Saved entries
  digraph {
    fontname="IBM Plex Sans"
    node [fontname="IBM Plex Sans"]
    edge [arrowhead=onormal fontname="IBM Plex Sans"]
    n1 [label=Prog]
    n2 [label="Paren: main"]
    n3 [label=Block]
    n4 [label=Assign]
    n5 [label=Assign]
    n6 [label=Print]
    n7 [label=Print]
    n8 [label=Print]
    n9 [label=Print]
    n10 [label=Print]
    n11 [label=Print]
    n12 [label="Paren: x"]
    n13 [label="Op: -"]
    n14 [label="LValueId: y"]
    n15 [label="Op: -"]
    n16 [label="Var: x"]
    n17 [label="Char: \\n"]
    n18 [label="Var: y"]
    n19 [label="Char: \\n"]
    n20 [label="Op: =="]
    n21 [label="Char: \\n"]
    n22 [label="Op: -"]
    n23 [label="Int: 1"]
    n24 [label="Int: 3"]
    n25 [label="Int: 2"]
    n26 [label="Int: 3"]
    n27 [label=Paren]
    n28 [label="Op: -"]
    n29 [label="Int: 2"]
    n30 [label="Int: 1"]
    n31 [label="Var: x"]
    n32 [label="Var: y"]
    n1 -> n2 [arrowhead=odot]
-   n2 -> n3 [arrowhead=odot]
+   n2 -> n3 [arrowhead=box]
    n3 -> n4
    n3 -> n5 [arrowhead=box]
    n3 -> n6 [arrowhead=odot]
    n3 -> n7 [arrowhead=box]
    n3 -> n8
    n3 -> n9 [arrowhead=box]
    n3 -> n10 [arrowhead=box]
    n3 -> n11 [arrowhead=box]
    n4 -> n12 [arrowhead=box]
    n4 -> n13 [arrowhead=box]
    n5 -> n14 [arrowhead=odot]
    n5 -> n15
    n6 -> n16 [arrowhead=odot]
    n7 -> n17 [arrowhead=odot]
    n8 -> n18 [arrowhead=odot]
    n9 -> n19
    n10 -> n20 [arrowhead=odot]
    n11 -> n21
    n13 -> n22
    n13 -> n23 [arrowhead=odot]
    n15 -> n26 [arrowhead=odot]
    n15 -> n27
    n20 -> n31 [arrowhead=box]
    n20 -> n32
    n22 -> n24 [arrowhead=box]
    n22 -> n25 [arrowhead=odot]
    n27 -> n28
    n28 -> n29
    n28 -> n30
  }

WHAT YOU NEED TO DO:
Rewrite all of the data with "Print" changed to "Output" wherever it occurs, keeping every other line and character unchanged.

WORKED ANSWER:
  digraph {
    fontname="IBM Plex Sans"
    node [fontname="IBM Plex Sans"]
    edge [arrowhead=onormal fontname="IBM Plex Sans"]
    n1 [label=Prog]
    n2 [label="Paren: main"]
    n3 [label=Block]
    n4 [label=Assign]
    n5 [label=Assign]
    n6 [label=Output]
    n7 [label=Output]
    n8 [label=Output]
    n9 [label=Output]
    n10 [label=Output]
    n11 [label=Output]
    n12 [label="Paren: x"]
    n13 [label="Op: -"]
    n14 [label="LValueId: y"]
    n15 [label="Op: -"]
    n16 [label="Var: x"]
    n17 [label="Char: \\n"]
    n18 [label="Var: y"]
    n19 [label="Char: \\n"]
    n20 [label="Op: =="]
    n21 [label="Char: \\n"]
    n22 [label="Op: -"]
    n23 [label="Int: 1"]
    n24 [label="Int: 3"]
    n25 [label="Int: 2"]
    n26 [label="Int: 3"]
    n27 [label=Paren]
    n28 [label="Op: -"]
    n29 [label="Int: 2"]
    n30 [label="Int: 1"]
    n31 [label="Var: x"]
    n32 [label="Var: y"]
    n1 -> n2 [arrowhead=odot]
-   n2 -> n3 [arrowhead=odot]
+   n2 -> n3 [arrowhead=box]
    n3 -> n4
    n3 -> n5 [arrowhead=box]
    n3 -> n6 [arrowhead=odot]
    n3 -> n7 [arrowhead=box]
    n3 -> n8
    n3 -> n9 [arrowhead=box]
    n3 -> n10 [arrowhead=box]
    n3 -> n11 [arrowhead=box]
    n4 -> n12 [arrowhead=box]
    n4 -> n13 [arrowhead=box]
    n5 -> n14 [arrowhead=odot]
    n5 -> n15
    n6 -> n16 [arrowhead=odot]
    n7 -> n17 [arrowhead=odot]
    n8 -> n18 [arrowhead=odot]
    n9 -> n19
    n10 -> n20 [arrowhead=odot]
    n11 -> n21
    n13 -> n22
    n13 -> n23 [arrowhead=odot]
    n15 -> n26 [arrowhead=odot]
    n15 -> n27
    n20 -> n31 [arrowhead=box]
    n20 -> n32
    n22 -> n24 [arrowhead=box]
    n22 -> n25 [arrowhead=odot]
    n27 -> n28
    n28 -> n29
    n28 -> n30
  }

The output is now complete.